● Task prompt: Print everything in the material below from the line containing "collector number: 10314" down to the last line, including both of those lines and keeping every line unchanged.

● Entries from a dataset:
******************************
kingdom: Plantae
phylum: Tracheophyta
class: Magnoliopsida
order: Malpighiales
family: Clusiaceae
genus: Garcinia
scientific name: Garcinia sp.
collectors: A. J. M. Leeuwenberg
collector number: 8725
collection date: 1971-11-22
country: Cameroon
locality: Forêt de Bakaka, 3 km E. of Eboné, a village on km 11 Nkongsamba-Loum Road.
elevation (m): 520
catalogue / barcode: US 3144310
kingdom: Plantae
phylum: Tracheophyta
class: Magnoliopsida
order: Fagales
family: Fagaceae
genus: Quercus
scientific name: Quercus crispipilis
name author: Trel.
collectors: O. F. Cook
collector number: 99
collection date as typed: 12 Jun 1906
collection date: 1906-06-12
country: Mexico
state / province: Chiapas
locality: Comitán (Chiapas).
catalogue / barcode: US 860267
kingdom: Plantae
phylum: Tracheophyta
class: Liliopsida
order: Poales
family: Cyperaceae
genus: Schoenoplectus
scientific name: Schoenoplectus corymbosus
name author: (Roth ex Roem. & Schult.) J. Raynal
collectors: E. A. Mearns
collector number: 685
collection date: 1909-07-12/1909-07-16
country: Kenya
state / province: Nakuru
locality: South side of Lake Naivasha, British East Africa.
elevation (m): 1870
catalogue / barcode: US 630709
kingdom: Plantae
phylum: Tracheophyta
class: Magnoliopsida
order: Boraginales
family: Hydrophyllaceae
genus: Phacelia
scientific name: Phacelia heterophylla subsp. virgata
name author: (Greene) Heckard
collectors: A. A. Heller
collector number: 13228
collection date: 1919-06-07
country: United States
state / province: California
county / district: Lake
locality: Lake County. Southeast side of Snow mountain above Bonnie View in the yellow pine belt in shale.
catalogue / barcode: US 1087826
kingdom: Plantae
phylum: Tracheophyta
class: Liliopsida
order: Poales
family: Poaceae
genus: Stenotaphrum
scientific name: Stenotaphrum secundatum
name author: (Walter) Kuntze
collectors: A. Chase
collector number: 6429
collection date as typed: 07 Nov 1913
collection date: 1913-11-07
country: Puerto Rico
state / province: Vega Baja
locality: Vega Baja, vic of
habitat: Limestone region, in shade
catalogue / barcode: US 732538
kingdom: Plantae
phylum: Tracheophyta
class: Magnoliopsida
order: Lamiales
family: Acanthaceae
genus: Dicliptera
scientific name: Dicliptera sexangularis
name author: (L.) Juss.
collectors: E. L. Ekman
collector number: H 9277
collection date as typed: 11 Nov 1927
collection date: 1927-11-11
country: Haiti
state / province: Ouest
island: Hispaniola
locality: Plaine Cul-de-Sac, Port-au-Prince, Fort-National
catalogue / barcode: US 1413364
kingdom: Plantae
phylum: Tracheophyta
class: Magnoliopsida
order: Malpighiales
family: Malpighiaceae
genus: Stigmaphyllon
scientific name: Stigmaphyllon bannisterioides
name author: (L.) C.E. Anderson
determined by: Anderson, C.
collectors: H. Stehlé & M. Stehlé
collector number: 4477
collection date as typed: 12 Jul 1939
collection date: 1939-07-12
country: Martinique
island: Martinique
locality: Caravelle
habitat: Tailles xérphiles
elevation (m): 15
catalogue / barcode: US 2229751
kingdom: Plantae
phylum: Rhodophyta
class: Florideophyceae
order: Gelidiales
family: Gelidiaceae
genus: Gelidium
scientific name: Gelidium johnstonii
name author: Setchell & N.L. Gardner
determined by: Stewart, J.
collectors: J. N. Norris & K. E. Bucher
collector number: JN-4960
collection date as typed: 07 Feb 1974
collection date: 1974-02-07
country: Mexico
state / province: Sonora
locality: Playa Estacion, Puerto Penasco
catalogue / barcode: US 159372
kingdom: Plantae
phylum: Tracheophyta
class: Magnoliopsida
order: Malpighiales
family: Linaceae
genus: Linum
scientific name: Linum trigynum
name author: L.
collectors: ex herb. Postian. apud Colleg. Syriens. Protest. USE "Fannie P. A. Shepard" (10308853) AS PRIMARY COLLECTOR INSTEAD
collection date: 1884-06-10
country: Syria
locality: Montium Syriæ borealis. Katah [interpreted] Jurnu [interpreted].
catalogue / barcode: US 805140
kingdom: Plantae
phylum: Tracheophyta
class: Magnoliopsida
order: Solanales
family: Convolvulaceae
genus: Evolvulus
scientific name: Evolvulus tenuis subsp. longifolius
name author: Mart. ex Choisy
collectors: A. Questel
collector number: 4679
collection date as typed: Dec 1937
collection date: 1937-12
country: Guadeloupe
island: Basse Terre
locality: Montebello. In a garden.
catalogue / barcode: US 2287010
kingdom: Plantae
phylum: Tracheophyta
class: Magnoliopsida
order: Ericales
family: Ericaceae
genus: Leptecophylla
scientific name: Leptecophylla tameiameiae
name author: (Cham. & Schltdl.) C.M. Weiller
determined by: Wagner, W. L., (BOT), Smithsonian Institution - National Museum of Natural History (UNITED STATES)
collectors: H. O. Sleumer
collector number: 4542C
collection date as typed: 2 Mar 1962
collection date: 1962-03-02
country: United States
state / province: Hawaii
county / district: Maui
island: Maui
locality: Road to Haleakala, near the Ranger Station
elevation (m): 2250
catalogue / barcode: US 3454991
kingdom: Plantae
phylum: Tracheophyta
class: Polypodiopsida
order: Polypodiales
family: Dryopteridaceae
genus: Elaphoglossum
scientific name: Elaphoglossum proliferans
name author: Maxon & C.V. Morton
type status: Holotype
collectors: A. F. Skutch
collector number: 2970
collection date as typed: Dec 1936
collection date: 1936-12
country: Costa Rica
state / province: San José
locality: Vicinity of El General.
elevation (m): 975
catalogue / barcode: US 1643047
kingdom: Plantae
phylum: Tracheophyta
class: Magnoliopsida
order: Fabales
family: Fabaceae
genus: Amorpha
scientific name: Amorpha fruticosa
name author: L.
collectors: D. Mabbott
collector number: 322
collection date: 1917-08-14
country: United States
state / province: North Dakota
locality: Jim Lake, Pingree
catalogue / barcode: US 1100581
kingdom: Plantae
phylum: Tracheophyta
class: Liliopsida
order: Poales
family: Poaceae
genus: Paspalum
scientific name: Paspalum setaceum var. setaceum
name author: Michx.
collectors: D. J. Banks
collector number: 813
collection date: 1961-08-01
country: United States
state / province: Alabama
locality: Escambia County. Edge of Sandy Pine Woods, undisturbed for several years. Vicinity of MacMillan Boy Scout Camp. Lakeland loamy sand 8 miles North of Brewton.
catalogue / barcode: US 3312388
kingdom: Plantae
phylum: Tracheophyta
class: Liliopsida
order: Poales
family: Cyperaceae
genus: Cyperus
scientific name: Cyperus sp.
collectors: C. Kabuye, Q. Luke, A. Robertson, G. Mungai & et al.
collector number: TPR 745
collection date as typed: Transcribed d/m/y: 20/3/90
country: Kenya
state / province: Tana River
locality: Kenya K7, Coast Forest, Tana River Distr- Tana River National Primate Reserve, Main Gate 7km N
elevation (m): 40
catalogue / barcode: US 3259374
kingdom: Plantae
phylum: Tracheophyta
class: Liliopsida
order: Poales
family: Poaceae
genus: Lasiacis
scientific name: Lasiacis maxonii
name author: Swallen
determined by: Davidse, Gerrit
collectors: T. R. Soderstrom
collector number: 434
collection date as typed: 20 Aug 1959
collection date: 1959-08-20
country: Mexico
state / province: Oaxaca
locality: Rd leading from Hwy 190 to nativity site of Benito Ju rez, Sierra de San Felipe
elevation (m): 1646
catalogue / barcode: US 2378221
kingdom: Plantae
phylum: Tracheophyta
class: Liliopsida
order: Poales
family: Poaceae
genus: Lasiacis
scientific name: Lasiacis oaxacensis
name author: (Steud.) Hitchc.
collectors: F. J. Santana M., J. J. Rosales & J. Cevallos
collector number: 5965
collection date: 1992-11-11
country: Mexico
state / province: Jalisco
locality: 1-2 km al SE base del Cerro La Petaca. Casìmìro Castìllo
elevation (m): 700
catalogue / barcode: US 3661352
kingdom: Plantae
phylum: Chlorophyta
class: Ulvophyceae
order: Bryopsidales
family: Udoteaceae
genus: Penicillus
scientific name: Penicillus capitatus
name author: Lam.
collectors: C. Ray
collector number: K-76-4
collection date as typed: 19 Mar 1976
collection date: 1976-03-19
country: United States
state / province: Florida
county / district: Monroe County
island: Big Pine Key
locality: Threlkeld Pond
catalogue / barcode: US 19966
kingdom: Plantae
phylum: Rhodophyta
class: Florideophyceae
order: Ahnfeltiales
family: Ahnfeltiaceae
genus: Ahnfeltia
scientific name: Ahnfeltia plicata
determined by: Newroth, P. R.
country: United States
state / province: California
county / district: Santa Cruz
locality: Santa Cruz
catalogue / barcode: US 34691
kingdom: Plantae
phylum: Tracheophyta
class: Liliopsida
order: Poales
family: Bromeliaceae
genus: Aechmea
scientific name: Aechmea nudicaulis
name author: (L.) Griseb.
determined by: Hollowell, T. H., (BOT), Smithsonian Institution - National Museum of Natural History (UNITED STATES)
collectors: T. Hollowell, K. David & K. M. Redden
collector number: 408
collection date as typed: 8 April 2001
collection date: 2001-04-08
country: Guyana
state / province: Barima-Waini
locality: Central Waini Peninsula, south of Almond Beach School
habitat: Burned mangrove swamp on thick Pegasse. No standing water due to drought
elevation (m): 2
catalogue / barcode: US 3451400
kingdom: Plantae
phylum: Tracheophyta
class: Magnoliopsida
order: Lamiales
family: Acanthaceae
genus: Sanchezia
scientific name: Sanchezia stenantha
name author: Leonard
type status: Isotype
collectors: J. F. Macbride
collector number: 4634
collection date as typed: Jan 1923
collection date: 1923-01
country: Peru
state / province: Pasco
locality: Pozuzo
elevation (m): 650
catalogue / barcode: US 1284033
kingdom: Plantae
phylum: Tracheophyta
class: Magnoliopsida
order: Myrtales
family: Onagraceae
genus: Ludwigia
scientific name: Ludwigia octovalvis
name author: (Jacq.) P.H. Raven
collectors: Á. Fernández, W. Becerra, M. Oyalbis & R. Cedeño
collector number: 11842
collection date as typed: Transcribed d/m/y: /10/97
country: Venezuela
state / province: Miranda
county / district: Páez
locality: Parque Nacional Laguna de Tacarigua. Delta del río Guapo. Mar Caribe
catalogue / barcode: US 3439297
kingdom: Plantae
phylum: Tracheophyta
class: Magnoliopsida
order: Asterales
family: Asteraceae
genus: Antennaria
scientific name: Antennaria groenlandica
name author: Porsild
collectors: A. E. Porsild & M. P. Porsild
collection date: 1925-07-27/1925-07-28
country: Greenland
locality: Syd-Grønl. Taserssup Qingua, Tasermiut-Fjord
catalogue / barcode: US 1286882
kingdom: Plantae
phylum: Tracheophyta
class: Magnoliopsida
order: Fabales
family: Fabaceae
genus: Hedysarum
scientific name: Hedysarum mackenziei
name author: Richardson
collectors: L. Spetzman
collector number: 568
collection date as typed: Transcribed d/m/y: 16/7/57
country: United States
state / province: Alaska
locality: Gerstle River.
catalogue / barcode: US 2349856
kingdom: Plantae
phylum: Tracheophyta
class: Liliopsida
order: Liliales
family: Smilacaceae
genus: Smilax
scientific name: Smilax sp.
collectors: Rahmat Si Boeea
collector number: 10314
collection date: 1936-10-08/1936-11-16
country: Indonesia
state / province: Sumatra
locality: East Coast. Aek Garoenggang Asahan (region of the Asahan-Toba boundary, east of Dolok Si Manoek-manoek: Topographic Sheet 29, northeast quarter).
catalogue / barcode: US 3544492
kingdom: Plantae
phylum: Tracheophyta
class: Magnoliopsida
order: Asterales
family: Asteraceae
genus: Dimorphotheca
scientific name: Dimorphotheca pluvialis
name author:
******************************
● Solved exercise:
collector number: 10314
collection date: 1936-10-08/1936-11-16
country: Indonesia
state / province: Sumatra
locality: East Coast. Aek Garoenggang Asahan (region of the Asahan-Toba boundary, east of Dolok Si Manoek-manoek: Topographic Sheet 29, northeast quarter).
catalogue / barcode: US 3544492
kingdom: Plantae
phylum: Tracheophyta
class: Magnoliopsida
order: Asterales
family: Asteraceae
genus: Dimorphotheca
scientific name: Dimorphotheca pluvialis
name author:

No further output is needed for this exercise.